- _TASK BRIEF_
Each line from the one containing "Promotion to the Grade of Senior" through the end of the entries below should be transcribed exactly, and no other line.

- _THE INPUT_
━━━━━━━━━━
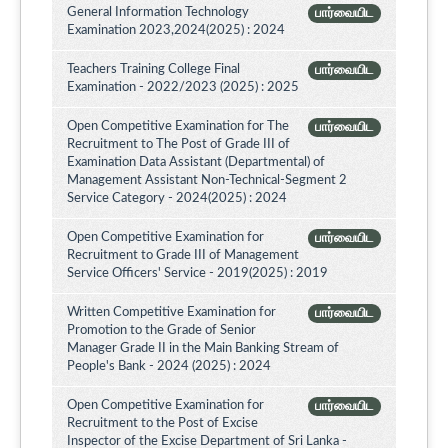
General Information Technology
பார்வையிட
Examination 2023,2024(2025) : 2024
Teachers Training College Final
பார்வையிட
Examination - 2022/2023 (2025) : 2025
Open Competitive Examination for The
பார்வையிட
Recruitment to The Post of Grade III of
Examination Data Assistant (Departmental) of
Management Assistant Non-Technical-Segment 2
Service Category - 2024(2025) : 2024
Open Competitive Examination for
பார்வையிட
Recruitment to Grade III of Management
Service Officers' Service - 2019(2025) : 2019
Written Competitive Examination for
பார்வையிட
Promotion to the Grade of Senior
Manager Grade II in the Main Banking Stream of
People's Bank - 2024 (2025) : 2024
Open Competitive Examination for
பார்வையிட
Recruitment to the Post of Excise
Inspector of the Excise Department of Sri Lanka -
━━━━━━━━━━
- _SOLUTION FOR THIS PROBLEM_
Promotion to the Grade of Senior
Manager Grade II in the Main Banking Stream of
People's Bank - 2024 (2025) : 2024
Open Competitive Examination for
பார்வையிட
Recruitment to the Post of Excise
Inspector of the Excise Department of Sri Lanka -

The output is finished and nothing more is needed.